MATERIAL FOR THIS EXERCISE:
****************************************

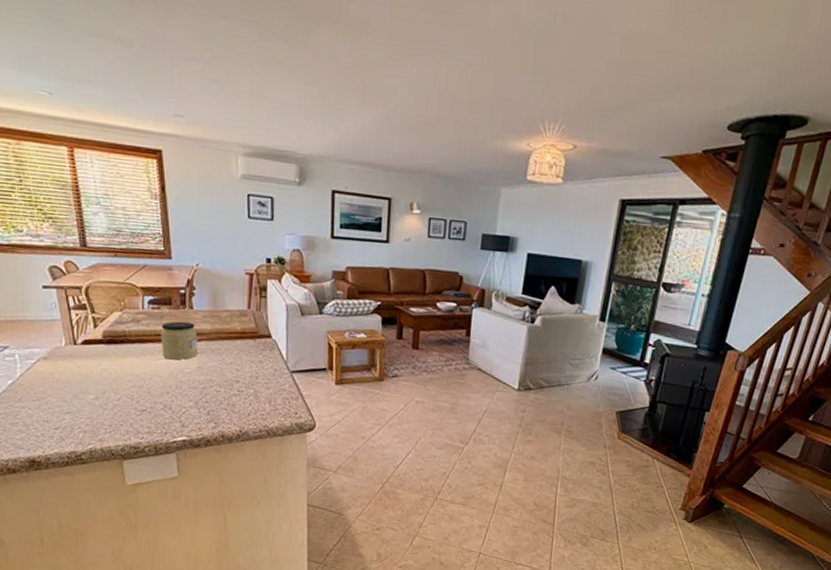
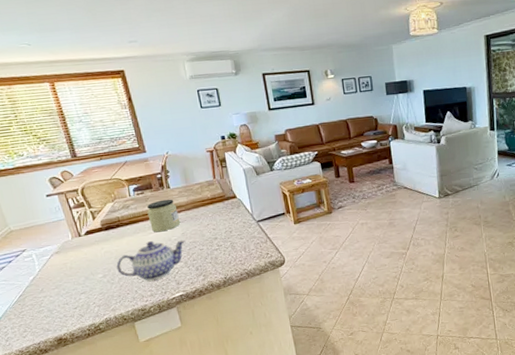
teapot: none [113,368,201,416] -> present [116,239,186,281]

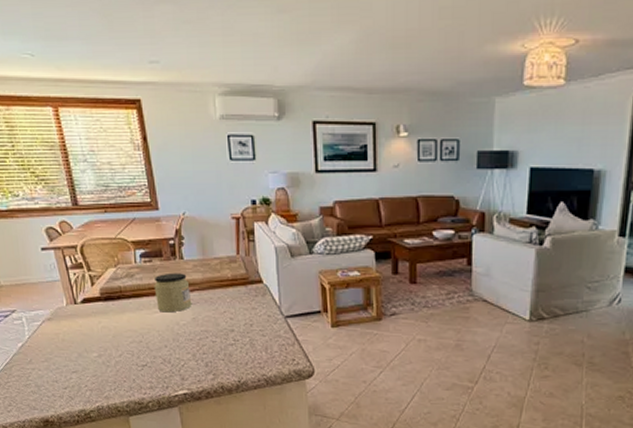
teapot: present [116,239,186,281] -> none [114,322,196,371]

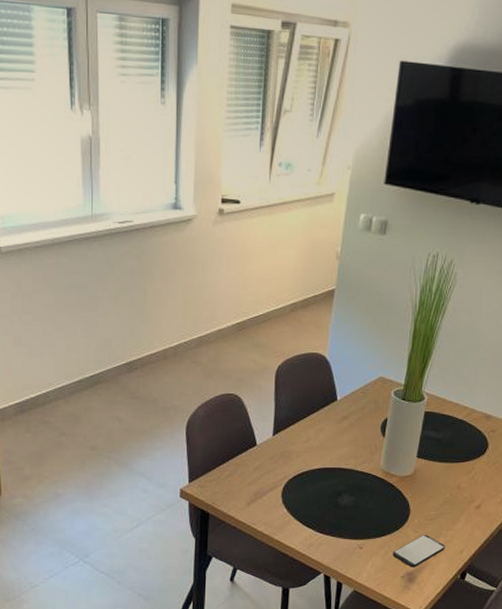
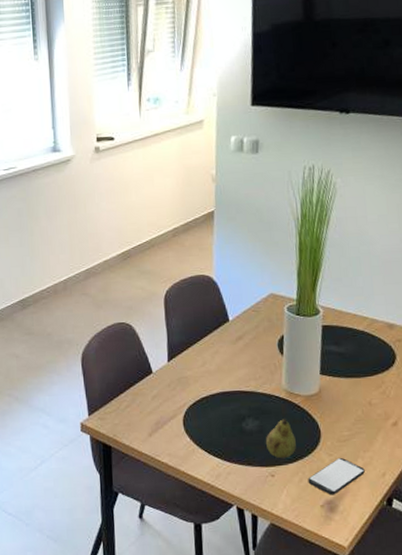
fruit: none [358,496,386,533] -> present [265,419,296,459]

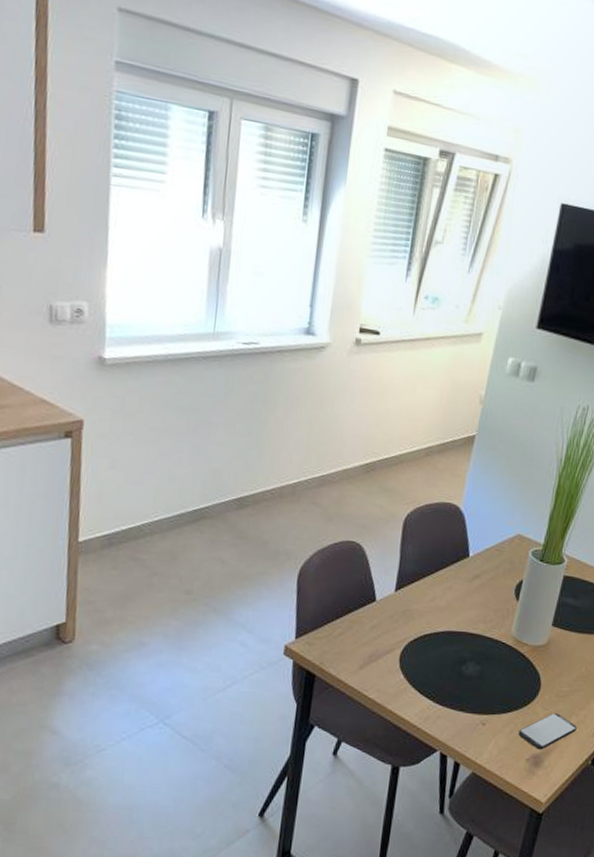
fruit: present [265,419,296,459] -> none [482,667,514,708]

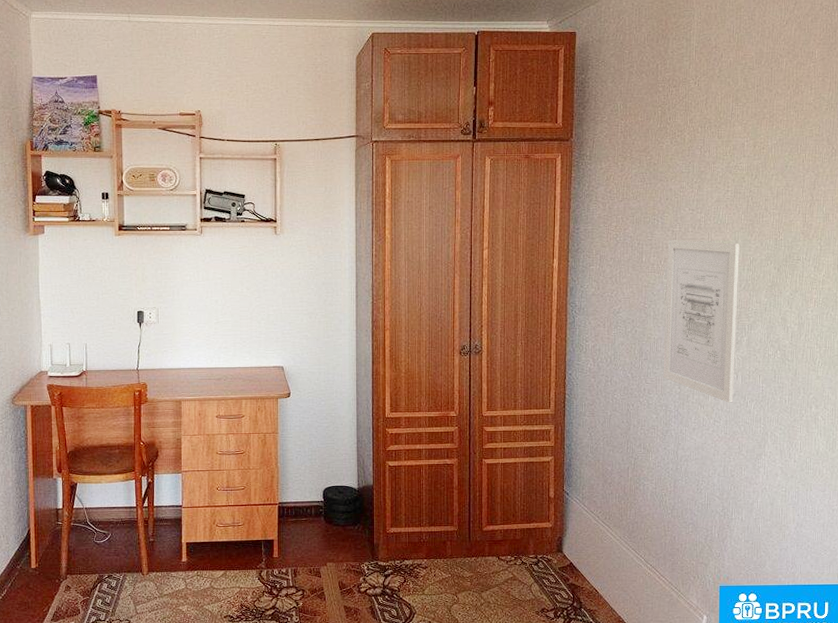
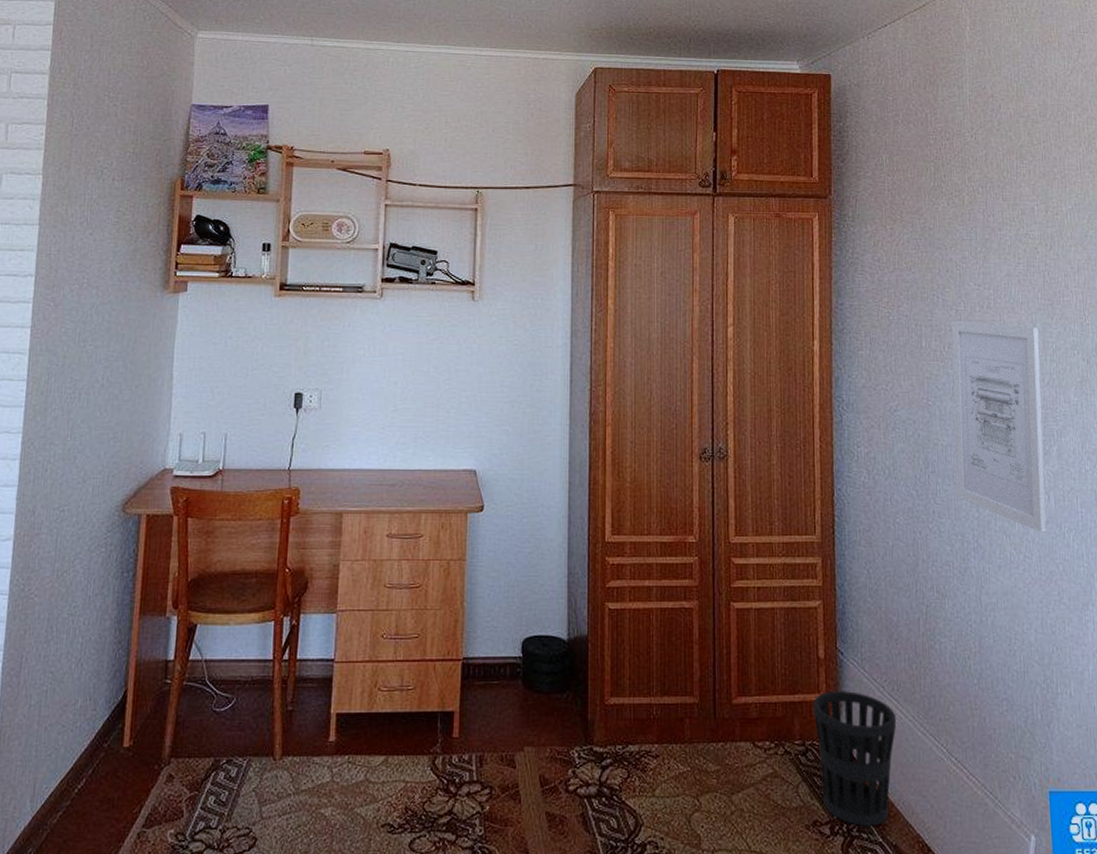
wastebasket: none [544,520,607,611] -> present [812,691,897,826]

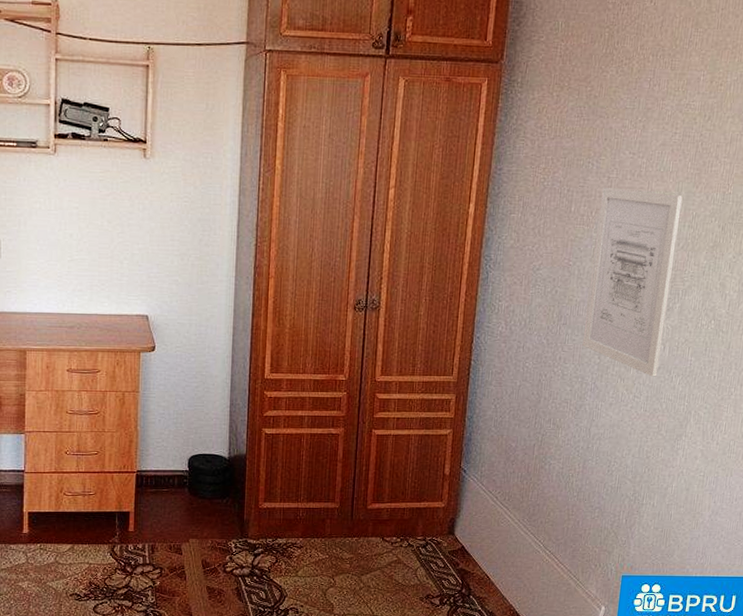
wastebasket: present [812,691,897,826] -> none [435,500,505,599]

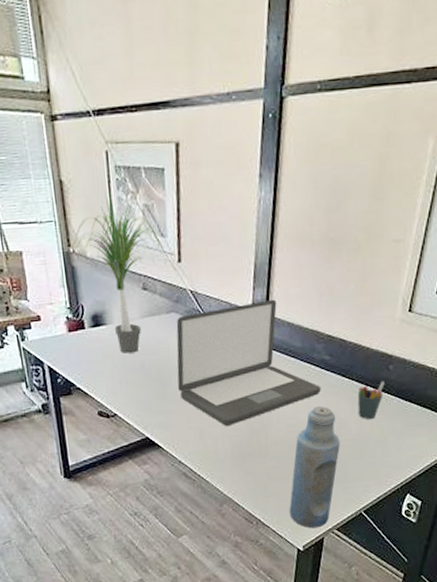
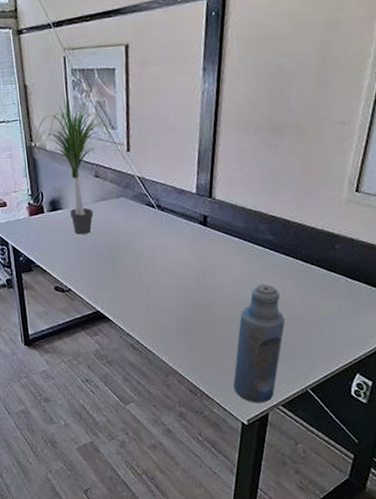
laptop: present [176,299,321,426] -> none [125,183,265,302]
pen holder: present [357,381,385,419] -> none [302,260,331,298]

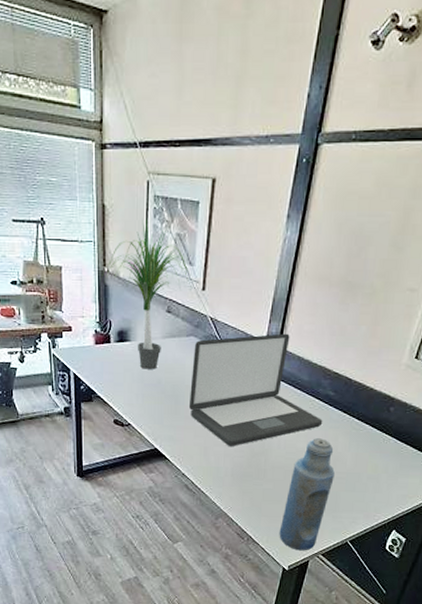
laptop: none [125,183,265,302] -> present [189,333,323,446]

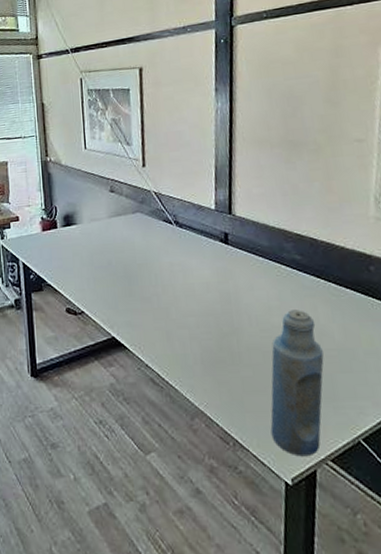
potted plant: present [102,219,194,370] -> none [45,110,134,251]
laptop: present [189,333,323,446] -> none [141,199,295,328]

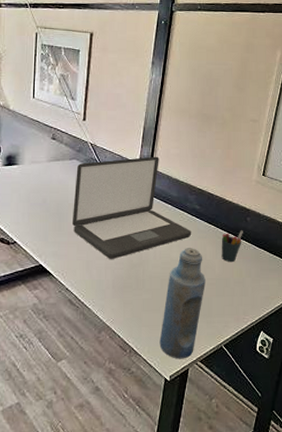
laptop: none [141,199,295,328] -> present [73,156,192,259]
pen holder: none [336,283,367,326] -> present [221,230,243,262]

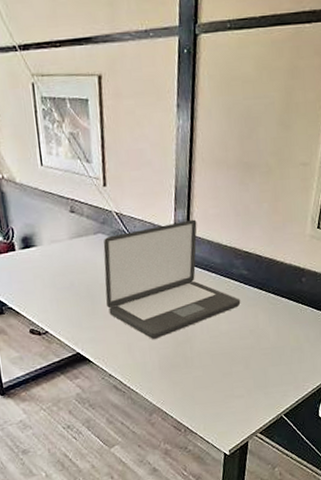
bottle: present [159,248,205,359] -> none [215,317,260,433]
pen holder: present [221,230,243,262] -> none [274,293,298,329]

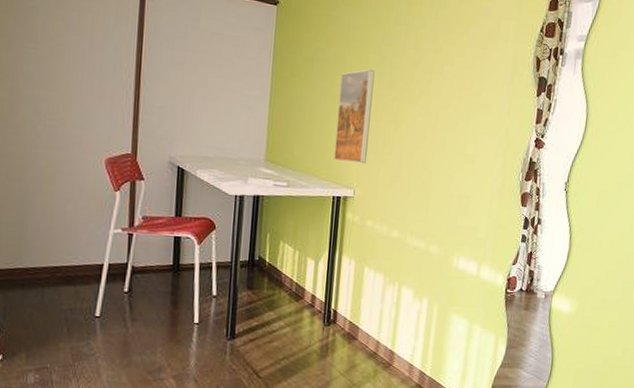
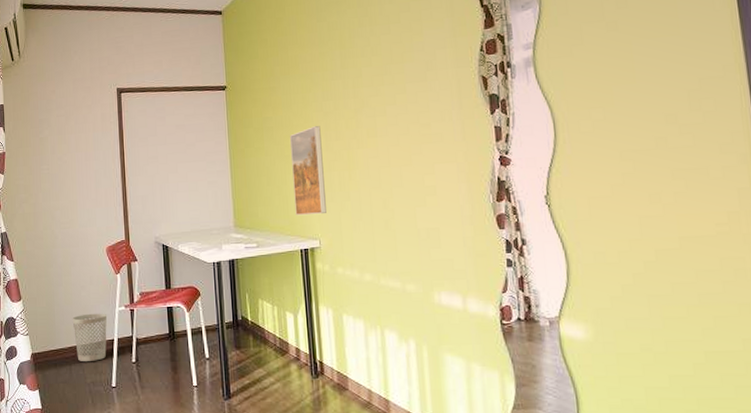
wastebasket: none [50,231,98,286] -> present [72,313,108,361]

****************************************

WHAT THE EXERCISE ASKS:
What you return must match, line for line, the records from the line containing "laptop: present [176,299,321,426]" through their end, with both ends included and no pictures.

RESULT OF THE TASK:
laptop: present [176,299,321,426] -> none [125,183,265,302]
pen holder: present [357,381,385,419] -> none [302,260,331,298]

laptop: none [125,183,265,302] -> present [189,333,323,446]

potted plant: present [102,219,194,370] -> none [45,110,134,251]
laptop: present [189,333,323,446] -> none [141,199,295,328]

laptop: none [141,199,295,328] -> present [73,156,192,259]
pen holder: none [336,283,367,326] -> present [221,230,243,262]

bottle: present [159,248,205,359] -> none [215,317,260,433]
pen holder: present [221,230,243,262] -> none [274,293,298,329]

wastebasket: none [50,231,98,286] -> present [72,313,108,361]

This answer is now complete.